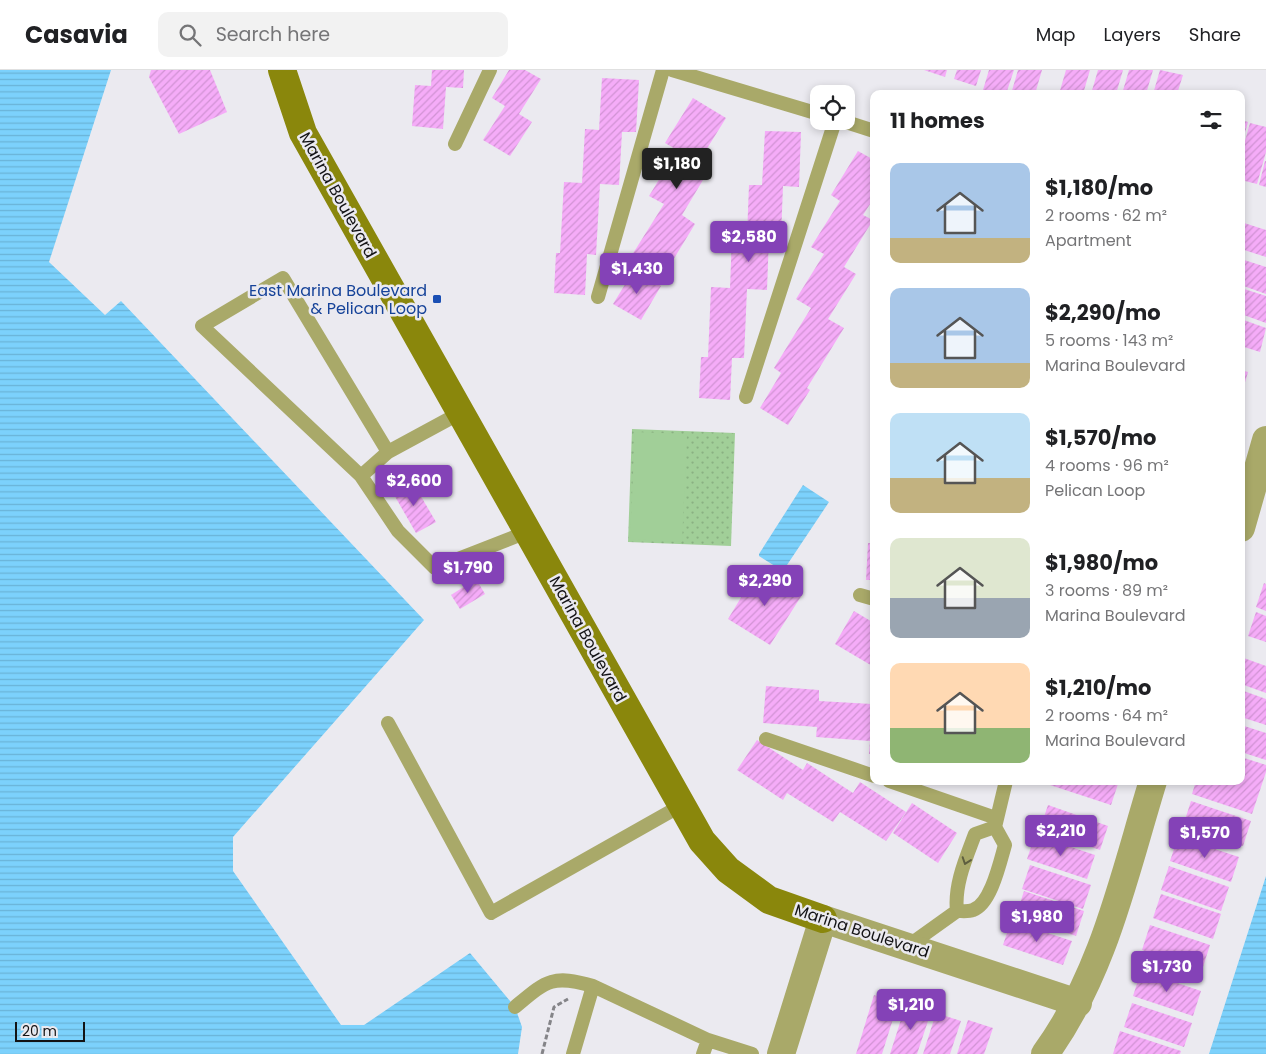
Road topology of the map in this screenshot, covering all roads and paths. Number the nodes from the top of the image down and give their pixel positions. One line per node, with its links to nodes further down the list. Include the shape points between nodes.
1 (282, 70): 12 (street, Marina Boulevard, via 303,133)
2 (490, 70): 9 (lane)
3 (662, 70): 10 (lane)
4 (672, 70): 5 (lane)
5 (810, 111)
6 (855, 125): 8 (lane)
7 (831, 130): 11 (lane)
8 (870, 130)
9 (455, 144)
10 (598, 297)
11 (746, 397)
12 (460, 413): 14 (lane); 17 (street, Marina Boulevard)
13 (1266, 440): 16 (street)
14 (388, 452): 15 (lane); 15 (lane, via 283,278 202,326)
15 (361, 476): 17 (lane, via 398,531 435,568)
16 (1245, 514)
17 (527, 532): 24 (street, Marina Boulevard)
18 (388, 723): 24 (lane, via 491,913)
19 (766, 739): 20 (lane)
20 (870, 775)
21 (899, 785): 25 (lane)
22 (1005, 785): 25 (lane)
23 (1151, 785): 30 (street, via 1114,916)
24 (682, 805): 27 (street, Marina Boulevard, via 702,841 728,870 769,900)
25 (995, 823): 26 (lane, one-way to 26, via 975,834 956,899); 26 (lane, via 1005,845 997,873 984,903 972,910)
26 (957, 911): 28 (lane)
27 (823, 919): 28 (street, Marina Boulevard); 37 (street)
28 (908, 946): 30 (street, Marina Boulevard)
29 (593, 986): 31 (lane, via 570,979 544,983); 32 (lane); 33 (path, via 554,1007); 34 (lane)
30 (1078, 1003): 38 (street)
31 (515, 1007)
32 (708, 1040): 35 (lane); 36 (lane)
33 (542, 1054)
34 (573, 1054)
35 (703, 1054)
36 (752, 1054)
37 (781, 1054)
38 (1045, 1054)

YOUR ASSIGNMENT
Please print the listing above again word for word, without its pictures.

THE ANSWER
Road topology of the map in this screenshot, covering all roads and paths. Number the nodes from the top of the image down and give their pixel positions. One line per node, with its links to nodes further down the list. Include the shape points between nodes.
1 (282, 70): 12 (street, Marina Boulevard, via 303,133)
2 (490, 70): 9 (lane)
3 (662, 70): 10 (lane)
4 (672, 70): 5 (lane)
5 (810, 111)
6 (855, 125): 8 (lane)
7 (831, 130): 11 (lane)
8 (870, 130)
9 (455, 144)
10 (598, 297)
11 (746, 397)
12 (460, 413): 14 (lane); 17 (street, Marina Boulevard)
13 (1266, 440): 16 (street)
14 (388, 452): 15 (lane); 15 (lane, via 283,278 202,326)
15 (361, 476): 17 (lane, via 398,531 435,568)
16 (1245, 514)
17 (527, 532): 24 (street, Marina Boulevard)
18 (388, 723): 24 (lane, via 491,913)
19 (766, 739): 20 (lane)
20 (870, 775)
21 (899, 785): 25 (lane)
22 (1005, 785): 25 (lane)
23 (1151, 785): 30 (street, via 1114,916)
24 (682, 805): 27 (street, Marina Boulevard, via 702,841 728,870 769,900)
25 (995, 823): 26 (lane, one-way to 26, via 975,834 956,899); 26 (lane, via 1005,845 997,873 984,903 972,910)
26 (957, 911): 28 (lane)
27 (823, 919): 28 (street, Marina Boulevard); 37 (street)
28 (908, 946): 30 (street, Marina Boulevard)
29 (593, 986): 31 (lane, via 570,979 544,983); 32 (lane); 33 (path, via 554,1007); 34 (lane)
30 (1078, 1003): 38 (street)
31 (515, 1007)
32 (708, 1040): 35 (lane); 36 (lane)
33 (542, 1054)
34 (573, 1054)
35 (703, 1054)
36 (752, 1054)
37 (781, 1054)
38 (1045, 1054)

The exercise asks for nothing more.